Professionally, Justus is a director of pro bono services for the law firm Shook, Hardy & Bacon.
Justus’ decision to jump back into the mayor’s race caused other political dominoes to tip further down the 2019 ballot.
Geoff Jolley, a Kansas City fire fighter, has been running for the 4th District seat.
Eric Bunch, policy director and co-founder of the pedestrian and transit advocacy group BikeWalkKC, declared that he too will now run for that seat.
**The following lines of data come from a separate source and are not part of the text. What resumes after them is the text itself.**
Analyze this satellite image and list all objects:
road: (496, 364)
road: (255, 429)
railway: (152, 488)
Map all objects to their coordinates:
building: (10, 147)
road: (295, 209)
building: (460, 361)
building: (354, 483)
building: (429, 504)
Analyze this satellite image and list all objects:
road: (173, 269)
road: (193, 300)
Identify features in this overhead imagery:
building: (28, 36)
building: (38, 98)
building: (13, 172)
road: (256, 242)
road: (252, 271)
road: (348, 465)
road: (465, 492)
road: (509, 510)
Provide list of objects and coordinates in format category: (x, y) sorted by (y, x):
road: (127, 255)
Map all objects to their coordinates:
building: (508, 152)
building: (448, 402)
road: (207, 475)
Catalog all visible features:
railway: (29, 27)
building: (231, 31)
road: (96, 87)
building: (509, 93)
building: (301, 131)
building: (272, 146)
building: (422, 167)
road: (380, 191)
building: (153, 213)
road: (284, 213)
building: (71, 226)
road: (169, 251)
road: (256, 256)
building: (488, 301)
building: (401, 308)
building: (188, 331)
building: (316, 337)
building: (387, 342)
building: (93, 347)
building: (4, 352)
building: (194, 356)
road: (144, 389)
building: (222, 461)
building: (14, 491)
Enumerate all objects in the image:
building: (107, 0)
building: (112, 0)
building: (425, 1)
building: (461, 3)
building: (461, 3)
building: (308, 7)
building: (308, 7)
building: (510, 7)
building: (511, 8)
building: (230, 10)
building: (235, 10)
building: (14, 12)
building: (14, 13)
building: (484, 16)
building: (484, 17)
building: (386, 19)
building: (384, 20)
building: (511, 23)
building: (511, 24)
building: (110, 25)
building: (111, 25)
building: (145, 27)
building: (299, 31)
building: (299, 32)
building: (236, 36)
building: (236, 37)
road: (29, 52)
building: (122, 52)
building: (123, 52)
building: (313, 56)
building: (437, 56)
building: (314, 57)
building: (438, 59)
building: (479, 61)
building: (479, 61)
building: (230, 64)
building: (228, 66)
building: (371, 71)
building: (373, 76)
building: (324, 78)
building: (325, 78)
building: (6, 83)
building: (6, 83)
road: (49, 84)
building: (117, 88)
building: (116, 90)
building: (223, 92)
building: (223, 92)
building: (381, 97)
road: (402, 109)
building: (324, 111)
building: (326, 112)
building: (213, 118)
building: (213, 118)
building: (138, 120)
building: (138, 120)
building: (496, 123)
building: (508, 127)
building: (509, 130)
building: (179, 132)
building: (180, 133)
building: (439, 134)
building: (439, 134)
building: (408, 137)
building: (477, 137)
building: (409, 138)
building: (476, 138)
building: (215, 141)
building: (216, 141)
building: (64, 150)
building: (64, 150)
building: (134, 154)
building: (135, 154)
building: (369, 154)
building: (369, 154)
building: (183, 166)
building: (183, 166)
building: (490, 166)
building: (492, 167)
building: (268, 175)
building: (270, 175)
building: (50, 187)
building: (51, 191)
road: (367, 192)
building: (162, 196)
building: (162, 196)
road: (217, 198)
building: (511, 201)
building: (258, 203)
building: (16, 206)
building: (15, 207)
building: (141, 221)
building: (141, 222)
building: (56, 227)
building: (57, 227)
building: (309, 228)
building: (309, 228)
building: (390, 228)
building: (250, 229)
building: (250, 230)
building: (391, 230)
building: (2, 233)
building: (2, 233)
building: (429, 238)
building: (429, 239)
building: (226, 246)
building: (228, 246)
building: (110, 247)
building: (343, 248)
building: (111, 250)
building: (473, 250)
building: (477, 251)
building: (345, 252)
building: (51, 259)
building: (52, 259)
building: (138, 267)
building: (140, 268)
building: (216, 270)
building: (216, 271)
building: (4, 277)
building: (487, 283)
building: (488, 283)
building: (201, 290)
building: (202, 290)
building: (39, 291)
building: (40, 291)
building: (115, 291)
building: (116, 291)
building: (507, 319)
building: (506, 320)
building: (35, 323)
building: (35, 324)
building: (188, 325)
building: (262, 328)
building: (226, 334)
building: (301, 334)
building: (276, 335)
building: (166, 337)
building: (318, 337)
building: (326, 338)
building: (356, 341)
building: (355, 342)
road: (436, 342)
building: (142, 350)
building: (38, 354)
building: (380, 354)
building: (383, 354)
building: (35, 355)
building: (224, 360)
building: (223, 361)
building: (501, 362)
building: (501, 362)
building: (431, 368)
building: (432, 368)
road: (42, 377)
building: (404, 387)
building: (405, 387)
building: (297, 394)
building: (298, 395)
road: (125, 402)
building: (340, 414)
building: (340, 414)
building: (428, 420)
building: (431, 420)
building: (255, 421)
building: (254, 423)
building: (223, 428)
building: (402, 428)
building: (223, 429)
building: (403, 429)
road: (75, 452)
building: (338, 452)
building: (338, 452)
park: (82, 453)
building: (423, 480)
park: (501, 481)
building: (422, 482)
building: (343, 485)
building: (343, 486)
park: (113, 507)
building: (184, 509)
Bunch had previously entered to run in the 4th District at-large race against incumbent Katheryn Shields and Austin Strassle.
Bunch said he’s making the switch to continue the agenda that Justus had pursued on the council.
“I think she’s been a champion for smart infrastructure investments, something I very much continue to plan to advocate for,” Bunch told The Star. “She’s been an advocate for smart redevelopment of our urban core.”
Jared Campbell and Matt Staub had previously established campaign committees to run for the 4th District seat, but backed out when Justus dropped out of the mayor’s race and sought to keep her council seat.
Campbell and Staub were not available to discuss their plans Thursday.